Characterization of mouth‐conformable interfaces based on biomaterial‐based sensing mixes able to colorimetrically detect pH variations within the oral cavity. The plots and pictures show the color changes at pH values ranging between 3 and 8.5. a) Examples of colorimetric mouth‐conformable sensing interfaces that can monitor pH variations within the oral cavity. They can be realized in the format of spray coated dental aligners and edible lollipops able to evaluate the buffering capacity of saliva inside the mouth. The inset shows a dental aligner exposed to pH 3 (i.e., acid) and pH 8.5 (i.e., base). b) Lollipop based on silk fibroin embedding anthocyanins extracted from BB. The lollipop is exposed to pH variations in four highlighted sections: pH 4, 6, 7, and 8.5 (i.e., arrows point at the direction of increased pH). The enlargement shows the color changes recorded at pH 8.5 (i.e., top) and pH 4 (i.e., bottom). c) pH indicator extracted from nectarine skins (N) embedded into a silk mix molded and casted in the format of a lollipop: sensing range pH 3–3.5, pH 4–5.5, and pH 6–7 (n = 3, error bars standard errors).
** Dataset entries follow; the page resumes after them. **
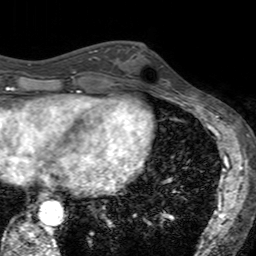
Breast MRI (dynamic contrast-enhanced), one axial slice; position 59 of 160 along the scan axis; cropped to one breast; dynamic contrast-enhanced series, time point 2 of 7 at this slice position (early post-contrast); 3 T; TE 2.4 ms, TR 4.6 ms; 256 × 256 image matrix, field of view 160 × 160 mm. Female patient.
Outlined on this slice (semi-automatically segmented with operator editing):
- enhancing-tissue mask used for the functional tumour volume (all voxels passing the contrast-enhancement thresholds inside the analysis volume; usually the tumour): bounding box (x1, y1, x2, y2) in pixels: (121, 46, 170, 93)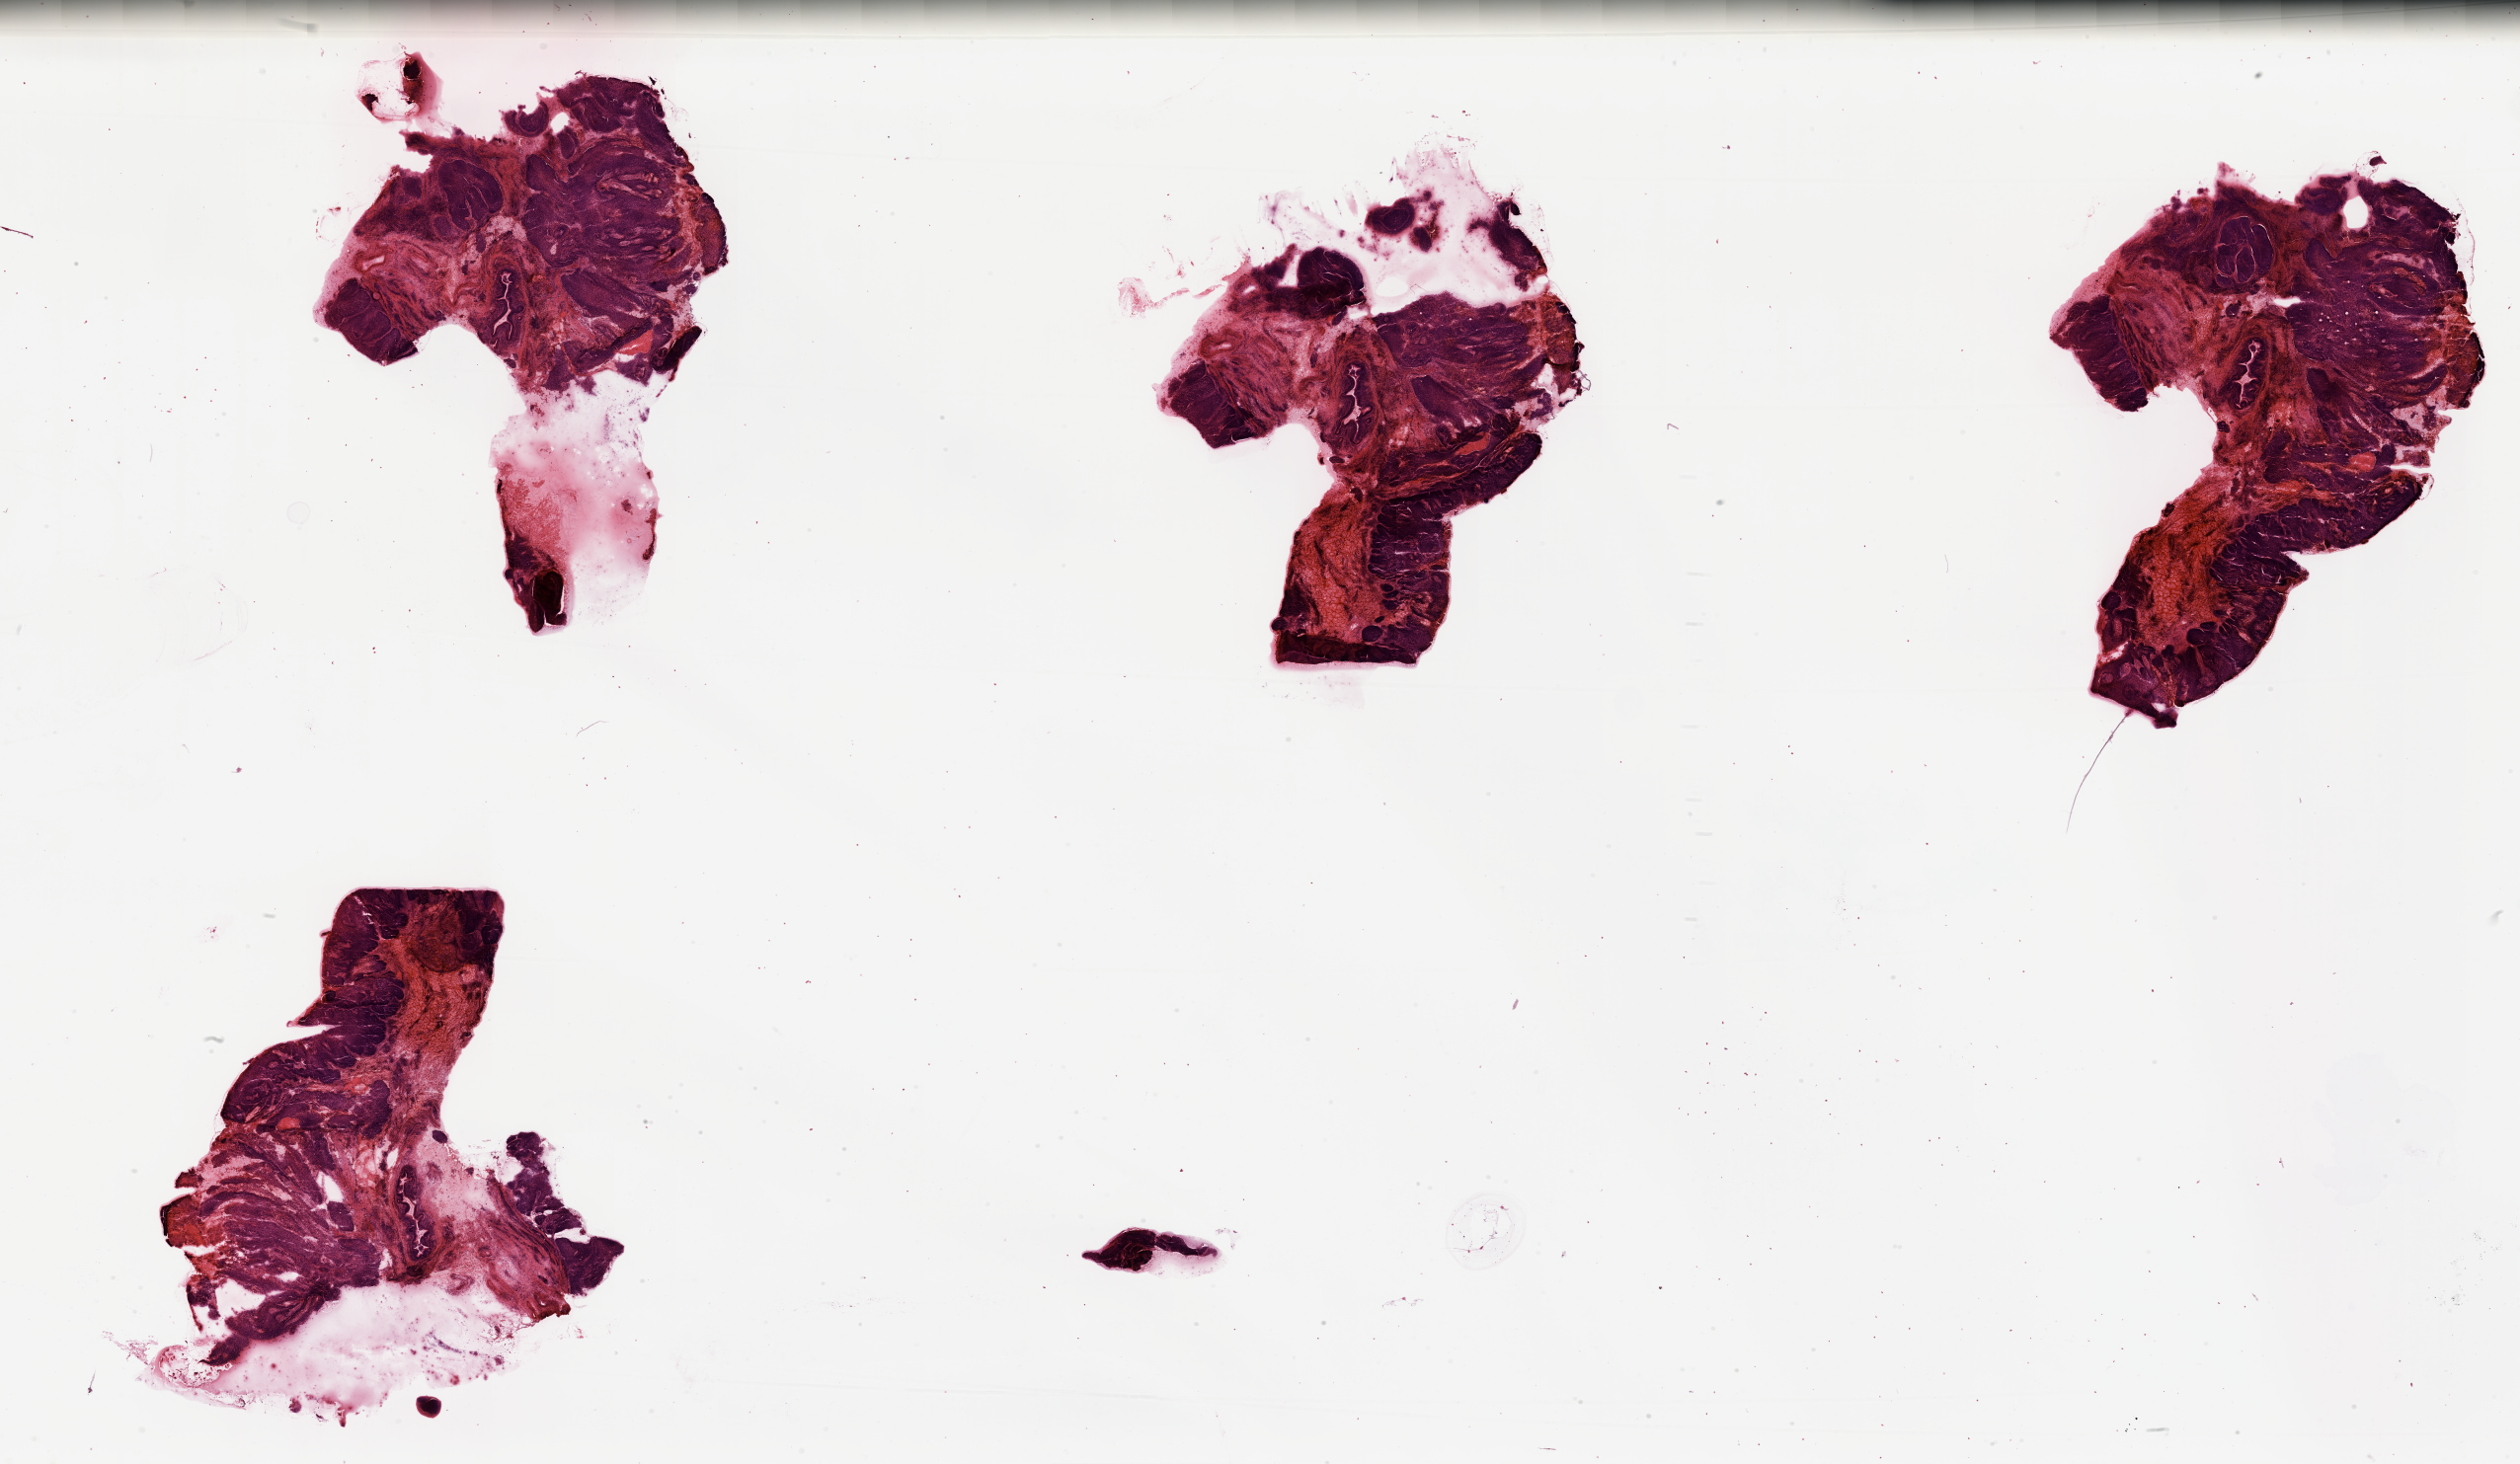
Whole-slide histology image, H&E, shown as a low-resolution overview of the whole scanned area (about 40.4 x 23.5 mm). Tumour tissue sample, sampled site: oral cavity. 63-year-old male patient. Histologic grade: G2 (moderately differentiated). Composition of this section per pathologist review: tumour nuclei 80%, necrosis 10%.
* AJCC pathologic stage: III
* diagnosis: Squamous cell carcinoma, NOS (overlapping lesion of lip, oral cavity and pharynx)
* primary tumour site (as recorded): oral cavity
Colored circles show the colorimetric response recorded at different pH indicated by the label below every circular area. d) pH indicator extracted from blueberries (BB) embedded into a silk mix molded and casted in the format of a lollipop: sensing range pH 4–6 (n = 3, error bars standard errors). Colored circles show the colorimetric response recorded at different pH indicated by the label below every circular area. The plots allow quantifying the signal as variations in the Green channel intensity versus pH for both lollipops.